Instruction
Show every line of the records below that contains the string "aorta", copying each such line in full. Case counts.

Data lines
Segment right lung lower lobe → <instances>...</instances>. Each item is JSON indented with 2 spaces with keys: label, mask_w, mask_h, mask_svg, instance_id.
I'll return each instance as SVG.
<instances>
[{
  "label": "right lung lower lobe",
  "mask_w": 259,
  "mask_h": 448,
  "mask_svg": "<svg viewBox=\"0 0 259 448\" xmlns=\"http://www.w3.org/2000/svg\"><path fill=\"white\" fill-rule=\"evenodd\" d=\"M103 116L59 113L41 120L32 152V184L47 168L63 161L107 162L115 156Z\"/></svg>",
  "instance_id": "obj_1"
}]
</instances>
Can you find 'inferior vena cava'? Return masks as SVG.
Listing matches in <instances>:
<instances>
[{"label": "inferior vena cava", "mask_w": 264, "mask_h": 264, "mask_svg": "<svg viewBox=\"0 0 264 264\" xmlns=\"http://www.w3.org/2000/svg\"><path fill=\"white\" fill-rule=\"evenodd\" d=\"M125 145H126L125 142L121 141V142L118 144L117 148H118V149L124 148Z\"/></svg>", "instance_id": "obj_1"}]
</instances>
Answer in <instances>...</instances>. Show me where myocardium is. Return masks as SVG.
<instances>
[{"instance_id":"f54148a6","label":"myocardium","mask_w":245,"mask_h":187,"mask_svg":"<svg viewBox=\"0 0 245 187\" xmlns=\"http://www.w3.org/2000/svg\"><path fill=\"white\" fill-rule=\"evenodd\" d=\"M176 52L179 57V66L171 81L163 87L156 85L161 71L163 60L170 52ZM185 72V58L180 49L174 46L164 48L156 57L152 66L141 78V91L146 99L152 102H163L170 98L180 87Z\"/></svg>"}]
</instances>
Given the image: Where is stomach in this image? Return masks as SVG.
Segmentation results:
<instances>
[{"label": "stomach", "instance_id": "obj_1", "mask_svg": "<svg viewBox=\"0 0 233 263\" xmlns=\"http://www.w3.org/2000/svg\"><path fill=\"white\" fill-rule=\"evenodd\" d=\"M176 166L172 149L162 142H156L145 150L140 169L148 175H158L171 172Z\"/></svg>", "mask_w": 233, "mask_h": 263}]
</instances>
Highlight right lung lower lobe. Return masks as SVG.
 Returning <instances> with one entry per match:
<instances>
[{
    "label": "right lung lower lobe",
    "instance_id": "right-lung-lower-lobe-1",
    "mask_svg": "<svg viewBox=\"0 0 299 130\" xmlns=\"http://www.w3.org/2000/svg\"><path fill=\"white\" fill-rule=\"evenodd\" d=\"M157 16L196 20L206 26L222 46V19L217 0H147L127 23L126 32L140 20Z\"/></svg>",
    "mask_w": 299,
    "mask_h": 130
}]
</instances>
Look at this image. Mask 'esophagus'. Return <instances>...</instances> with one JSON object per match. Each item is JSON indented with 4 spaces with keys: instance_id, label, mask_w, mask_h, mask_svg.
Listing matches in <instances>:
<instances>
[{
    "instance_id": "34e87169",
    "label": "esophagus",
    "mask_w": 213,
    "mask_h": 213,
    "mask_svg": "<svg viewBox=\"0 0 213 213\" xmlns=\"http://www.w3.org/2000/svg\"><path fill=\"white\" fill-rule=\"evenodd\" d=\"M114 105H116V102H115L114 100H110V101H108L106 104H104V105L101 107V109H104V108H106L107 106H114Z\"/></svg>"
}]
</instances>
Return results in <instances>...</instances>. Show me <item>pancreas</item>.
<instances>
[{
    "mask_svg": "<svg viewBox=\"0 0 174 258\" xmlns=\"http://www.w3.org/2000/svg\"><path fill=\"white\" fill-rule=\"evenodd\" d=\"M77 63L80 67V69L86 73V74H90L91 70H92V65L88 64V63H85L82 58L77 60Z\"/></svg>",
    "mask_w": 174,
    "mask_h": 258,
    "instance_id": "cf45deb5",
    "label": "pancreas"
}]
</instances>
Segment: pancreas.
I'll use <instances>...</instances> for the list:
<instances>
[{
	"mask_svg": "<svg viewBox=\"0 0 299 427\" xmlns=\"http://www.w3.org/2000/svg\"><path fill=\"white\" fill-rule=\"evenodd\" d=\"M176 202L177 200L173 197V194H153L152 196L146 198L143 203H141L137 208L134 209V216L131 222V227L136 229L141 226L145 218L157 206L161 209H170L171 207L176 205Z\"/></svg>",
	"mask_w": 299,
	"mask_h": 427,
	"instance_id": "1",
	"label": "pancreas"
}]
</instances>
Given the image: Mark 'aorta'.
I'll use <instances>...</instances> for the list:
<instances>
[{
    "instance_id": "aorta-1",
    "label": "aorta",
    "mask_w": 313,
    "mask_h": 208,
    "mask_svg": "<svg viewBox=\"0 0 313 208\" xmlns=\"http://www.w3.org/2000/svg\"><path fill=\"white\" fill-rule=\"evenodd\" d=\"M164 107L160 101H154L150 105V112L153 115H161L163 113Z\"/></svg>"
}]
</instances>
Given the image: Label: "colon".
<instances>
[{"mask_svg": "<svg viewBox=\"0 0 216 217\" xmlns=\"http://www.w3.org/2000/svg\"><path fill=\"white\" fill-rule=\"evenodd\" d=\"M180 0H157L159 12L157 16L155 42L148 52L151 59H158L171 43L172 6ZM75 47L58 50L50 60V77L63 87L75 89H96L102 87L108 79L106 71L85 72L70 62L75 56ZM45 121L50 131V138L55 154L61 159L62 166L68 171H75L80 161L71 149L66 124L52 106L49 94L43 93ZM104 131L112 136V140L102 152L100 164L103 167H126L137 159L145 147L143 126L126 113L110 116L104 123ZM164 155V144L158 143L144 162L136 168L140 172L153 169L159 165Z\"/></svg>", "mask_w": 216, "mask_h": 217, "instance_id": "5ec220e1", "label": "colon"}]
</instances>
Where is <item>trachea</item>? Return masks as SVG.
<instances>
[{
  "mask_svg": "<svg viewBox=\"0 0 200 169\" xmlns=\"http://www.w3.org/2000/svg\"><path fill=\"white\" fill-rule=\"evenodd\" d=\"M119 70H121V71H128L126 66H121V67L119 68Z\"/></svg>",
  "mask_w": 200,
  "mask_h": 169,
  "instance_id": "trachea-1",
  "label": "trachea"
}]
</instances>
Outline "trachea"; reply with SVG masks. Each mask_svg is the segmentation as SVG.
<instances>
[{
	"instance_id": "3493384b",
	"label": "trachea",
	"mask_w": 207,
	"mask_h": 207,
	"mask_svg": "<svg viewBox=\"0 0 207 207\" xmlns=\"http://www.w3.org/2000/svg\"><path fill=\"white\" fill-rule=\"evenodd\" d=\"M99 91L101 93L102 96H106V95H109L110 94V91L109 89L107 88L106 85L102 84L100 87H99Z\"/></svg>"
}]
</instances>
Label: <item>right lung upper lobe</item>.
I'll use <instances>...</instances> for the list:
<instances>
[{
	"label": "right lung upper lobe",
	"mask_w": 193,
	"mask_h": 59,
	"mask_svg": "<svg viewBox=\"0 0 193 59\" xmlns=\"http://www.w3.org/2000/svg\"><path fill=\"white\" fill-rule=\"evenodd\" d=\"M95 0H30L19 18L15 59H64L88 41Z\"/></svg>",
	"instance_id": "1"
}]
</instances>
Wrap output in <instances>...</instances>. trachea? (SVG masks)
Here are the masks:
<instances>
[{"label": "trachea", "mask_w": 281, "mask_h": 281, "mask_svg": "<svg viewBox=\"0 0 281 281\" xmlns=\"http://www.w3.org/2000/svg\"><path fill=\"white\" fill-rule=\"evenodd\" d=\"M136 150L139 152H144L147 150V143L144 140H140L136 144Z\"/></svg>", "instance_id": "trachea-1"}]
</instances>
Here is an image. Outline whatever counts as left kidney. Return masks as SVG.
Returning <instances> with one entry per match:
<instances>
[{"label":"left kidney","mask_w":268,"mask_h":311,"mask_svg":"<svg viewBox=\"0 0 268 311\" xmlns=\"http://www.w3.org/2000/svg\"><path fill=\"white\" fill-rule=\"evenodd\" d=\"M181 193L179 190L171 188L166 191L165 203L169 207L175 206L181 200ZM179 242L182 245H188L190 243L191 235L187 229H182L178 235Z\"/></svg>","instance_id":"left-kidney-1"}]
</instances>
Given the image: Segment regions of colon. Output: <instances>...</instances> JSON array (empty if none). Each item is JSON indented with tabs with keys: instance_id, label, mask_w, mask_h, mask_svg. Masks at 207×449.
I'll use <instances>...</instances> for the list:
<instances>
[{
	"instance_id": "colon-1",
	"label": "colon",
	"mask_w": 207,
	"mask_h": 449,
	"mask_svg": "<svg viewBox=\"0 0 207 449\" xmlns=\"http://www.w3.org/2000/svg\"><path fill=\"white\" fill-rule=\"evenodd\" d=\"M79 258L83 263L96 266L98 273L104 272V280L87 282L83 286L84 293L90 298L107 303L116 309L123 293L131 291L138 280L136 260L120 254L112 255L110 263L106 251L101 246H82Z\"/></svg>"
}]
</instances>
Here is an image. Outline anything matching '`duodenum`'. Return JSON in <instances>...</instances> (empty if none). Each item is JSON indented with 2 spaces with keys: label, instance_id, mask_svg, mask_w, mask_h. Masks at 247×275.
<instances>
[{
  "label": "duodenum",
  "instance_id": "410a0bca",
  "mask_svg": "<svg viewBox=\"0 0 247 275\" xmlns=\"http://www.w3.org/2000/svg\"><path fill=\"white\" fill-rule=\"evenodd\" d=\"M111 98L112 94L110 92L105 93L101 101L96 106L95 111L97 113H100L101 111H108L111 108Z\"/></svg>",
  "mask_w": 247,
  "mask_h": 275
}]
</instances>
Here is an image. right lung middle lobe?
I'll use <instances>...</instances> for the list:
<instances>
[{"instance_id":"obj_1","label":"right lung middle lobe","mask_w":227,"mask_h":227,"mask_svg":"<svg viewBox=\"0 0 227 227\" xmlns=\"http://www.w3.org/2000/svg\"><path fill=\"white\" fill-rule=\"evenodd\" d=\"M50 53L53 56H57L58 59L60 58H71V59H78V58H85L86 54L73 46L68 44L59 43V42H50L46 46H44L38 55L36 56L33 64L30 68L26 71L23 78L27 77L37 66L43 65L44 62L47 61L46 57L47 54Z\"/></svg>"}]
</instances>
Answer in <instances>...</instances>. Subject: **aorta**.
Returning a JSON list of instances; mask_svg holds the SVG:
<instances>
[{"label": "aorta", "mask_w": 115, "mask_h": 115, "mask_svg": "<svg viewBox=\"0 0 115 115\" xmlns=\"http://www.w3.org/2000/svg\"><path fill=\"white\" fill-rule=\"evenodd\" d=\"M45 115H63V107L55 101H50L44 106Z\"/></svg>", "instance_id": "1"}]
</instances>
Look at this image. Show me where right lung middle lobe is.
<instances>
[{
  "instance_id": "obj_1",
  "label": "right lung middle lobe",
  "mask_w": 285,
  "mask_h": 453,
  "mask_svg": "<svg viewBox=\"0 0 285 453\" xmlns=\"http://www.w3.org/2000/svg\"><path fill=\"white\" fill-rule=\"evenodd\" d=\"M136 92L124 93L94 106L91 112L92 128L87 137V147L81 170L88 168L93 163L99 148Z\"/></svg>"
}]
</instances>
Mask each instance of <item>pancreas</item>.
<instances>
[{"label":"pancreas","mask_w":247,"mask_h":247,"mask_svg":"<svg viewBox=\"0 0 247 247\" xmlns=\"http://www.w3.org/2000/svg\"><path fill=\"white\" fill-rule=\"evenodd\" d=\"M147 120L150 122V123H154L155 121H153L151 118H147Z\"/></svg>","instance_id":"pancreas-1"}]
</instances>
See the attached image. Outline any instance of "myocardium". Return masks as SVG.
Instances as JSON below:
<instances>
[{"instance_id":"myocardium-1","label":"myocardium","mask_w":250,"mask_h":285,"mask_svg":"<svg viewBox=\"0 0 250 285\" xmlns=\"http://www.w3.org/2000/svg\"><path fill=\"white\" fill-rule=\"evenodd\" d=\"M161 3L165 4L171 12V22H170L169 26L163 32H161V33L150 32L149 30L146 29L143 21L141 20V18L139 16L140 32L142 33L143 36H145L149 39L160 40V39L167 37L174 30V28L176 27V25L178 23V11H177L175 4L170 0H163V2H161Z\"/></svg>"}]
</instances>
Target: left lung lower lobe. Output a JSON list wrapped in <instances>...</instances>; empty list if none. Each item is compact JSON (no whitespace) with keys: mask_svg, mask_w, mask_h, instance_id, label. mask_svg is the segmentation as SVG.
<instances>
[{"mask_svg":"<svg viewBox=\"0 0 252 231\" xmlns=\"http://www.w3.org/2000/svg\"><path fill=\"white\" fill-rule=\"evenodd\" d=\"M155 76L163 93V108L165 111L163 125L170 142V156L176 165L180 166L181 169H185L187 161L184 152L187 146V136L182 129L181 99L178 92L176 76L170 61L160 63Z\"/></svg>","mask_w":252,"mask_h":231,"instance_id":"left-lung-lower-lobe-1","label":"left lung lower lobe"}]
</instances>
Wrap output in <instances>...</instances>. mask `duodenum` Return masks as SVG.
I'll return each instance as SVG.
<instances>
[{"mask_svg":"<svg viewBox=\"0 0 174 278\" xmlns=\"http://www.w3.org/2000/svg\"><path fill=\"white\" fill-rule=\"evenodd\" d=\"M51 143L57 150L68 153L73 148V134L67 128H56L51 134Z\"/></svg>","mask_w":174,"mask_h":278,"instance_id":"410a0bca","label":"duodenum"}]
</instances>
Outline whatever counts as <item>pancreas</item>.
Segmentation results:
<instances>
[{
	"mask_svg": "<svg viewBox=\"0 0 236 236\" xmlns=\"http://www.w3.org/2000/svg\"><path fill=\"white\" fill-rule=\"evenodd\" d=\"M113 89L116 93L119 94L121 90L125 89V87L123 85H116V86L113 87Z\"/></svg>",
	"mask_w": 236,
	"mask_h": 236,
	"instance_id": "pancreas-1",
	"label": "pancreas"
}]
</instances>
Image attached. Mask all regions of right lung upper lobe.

Result
Given the image: Mark 'aorta'.
    "instance_id": "aorta-1",
    "label": "aorta",
Answer in <instances>...</instances>. Subject: **aorta**.
[{"label": "aorta", "mask_w": 115, "mask_h": 115, "mask_svg": "<svg viewBox=\"0 0 115 115\" xmlns=\"http://www.w3.org/2000/svg\"><path fill=\"white\" fill-rule=\"evenodd\" d=\"M45 115H63V107L55 101H50L44 106Z\"/></svg>", "instance_id": "1"}]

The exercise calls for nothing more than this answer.